The spine is an integrated movement system, changes in one part of the spine affect the rest of the spine.
The spine consists of four physiological curves that determine the functionality of the spine and myo-fascial system – two lordosis in the lumbar and cervical spine and two kyphosis in the thorax and sacrum. The development of the lumbar lordosis is the most critical of the curves to develop, but is the last of the curves to unravel from the flexed foetal position. Lack of control of the lumbar lordosis leads to hyper-flexion of the sacrum, causing collapse of the entire spine and resultant ‘C’ curve or slumped position – so common in our clients. Observing a client’s postural habits during the subjective examination provides a plethora of information about the underlying cause of the client’s issues, before any other form of examination is required. Just through observation we can determine if the person’s deep inner unit or ‘core’ is switched off and therefore what needs to be the focus of our treatment approach.
Hodges research helped us to understand that when the postural system collapsed, activation of the deep inner unit also switched off. Likewise when we initiate movement from the pelvis, driving the sacrum into first fundamental pattern or slight anterior pelvic tilt (a neutral pelvic position) the body automatically initiates the deep inner unit or ‘core’.

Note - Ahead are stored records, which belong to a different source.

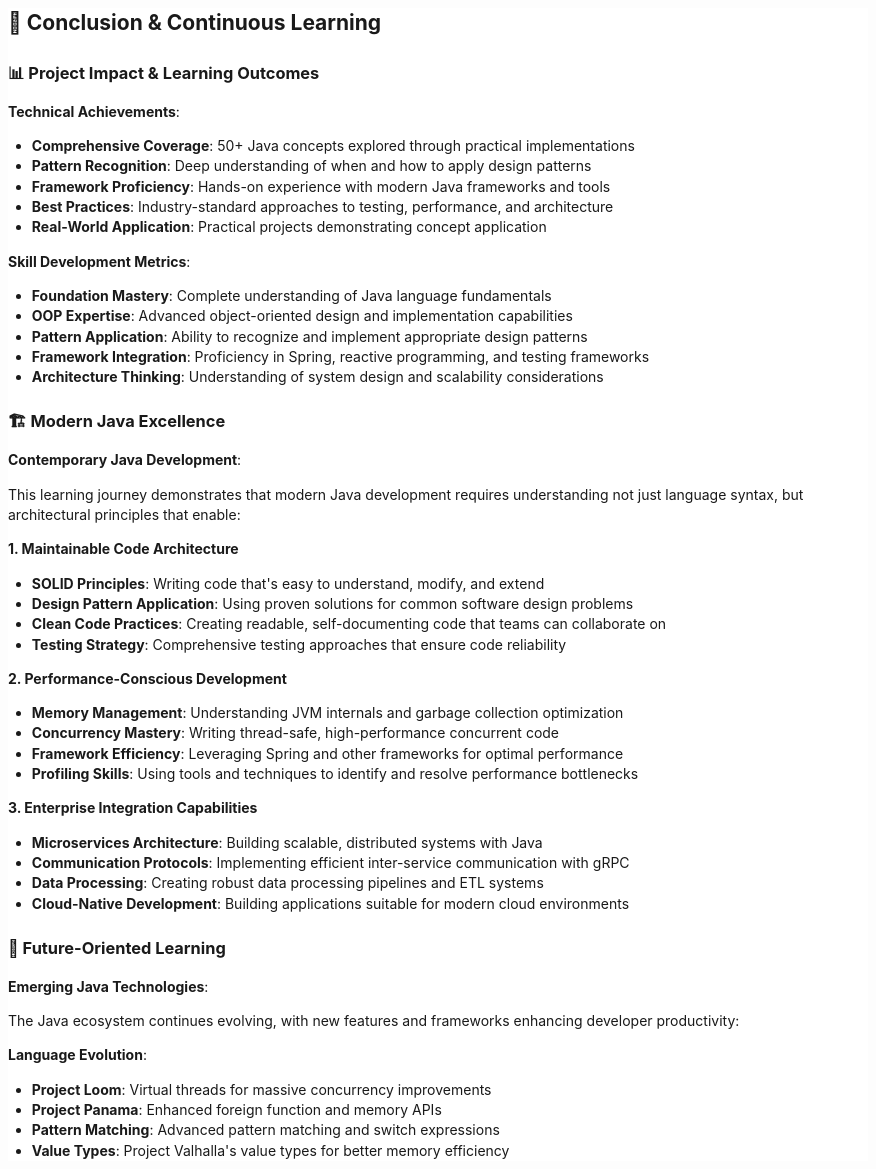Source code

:## 🎉 Conclusion & Continuous Learning

### 📊 Project Impact & Learning Outcomes

**Technical Achievements**:
- **Comprehensive Coverage**: 50+ Java concepts explored through practical implementations
- **Pattern Recognition**: Deep understanding of when and how to apply design patterns
- **Framework Proficiency**: Hands-on experience with modern Java frameworks and tools
- **Best Practices**: Industry-standard approaches to testing, performance, and architecture
- **Real-World Application**: Practical projects demonstrating concept application

**Skill Development Metrics**:
- **Foundation Mastery**: Complete understanding of Java language fundamentals
- **OOP Expertise**: Advanced object-oriented design and implementation capabilities
- **Pattern Application**: Ability to recognize and implement appropriate design patterns
- **Framework Integration**: Proficiency in Spring, reactive programming, and testing frameworks
- **Architecture Thinking**: Understanding of system design and scalability considerations

### 🏗️ Modern Java Excellence

**Contemporary Java Development**:

This learning journey demonstrates that modern Java development requires understanding not just language syntax, but architectural principles that enable:

**1. Maintainable Code Architecture**
- **SOLID Principles**: Writing code that's easy to understand, modify, and extend
- **Design Pattern Application**: Using proven solutions for common software design problems
- **Clean Code Practices**: Creating readable, self-documenting code that teams can collaborate on
- **Testing Strategy**: Comprehensive testing approaches that ensure code reliability

**2. Performance-Conscious Development**
- **Memory Management**: Understanding JVM internals and garbage collection optimization
- **Concurrency Mastery**: Writing thread-safe, high-performance concurrent code
- **Framework Efficiency**: Leveraging Spring and other frameworks for optimal performance
- **Profiling Skills**: Using tools and techniques to identify and resolve performance bottlenecks

**3. Enterprise Integration Capabilities**
- **Microservices Architecture**: Building scalable, distributed systems with Java
- **Communication Protocols**: Implementing efficient inter-service communication with gRPC
- **Data Processing**: Creating robust data processing pipelines and ETL systems
- **Cloud-Native Development**: Building applications suitable for modern cloud environments

### 🚀 Future-Oriented Learning

**Emerging Java Technologies**:

The Java ecosystem continues evolving, with new features and frameworks enhancing developer productivity:

**Language Evolution**:
- **Project Loom**: Virtual threads for massive concurrency improvements
- **Project Panama**: Enhanced foreign function and memory APIs
- **Pattern Matching**: Advanced pattern matching and switch expressions
- **Value Types**: Project Valhalla's value types for better memory efficiency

First fundamental pattern of the pelvis is critical to enable the spine to ‘stack’ itself up against gravity. The problem for many clients is that they are so stiff and tight that they are unable to establish first fundamental pattern of the pelvis. In an effort to establish ‘neutral’ they compensate by over activating the erector spinae around the thoracic lumbar junction to literally pull themselves into a more upright position, resulting in exacerbation of their pain experience.
As clinicians this is what we have to be careful to observe, correct and help mobilise the stiff and tight areas to enable freedom of movement. Neutral spine should be effortless, but without freeing up the restrictions in the body, usually around the pelvis and hips, thorax and shoulder girdle, the client is stuck ‘trying’ to achieve good posture without the inner capacity to do so – and therefore exacerbate their symptoms.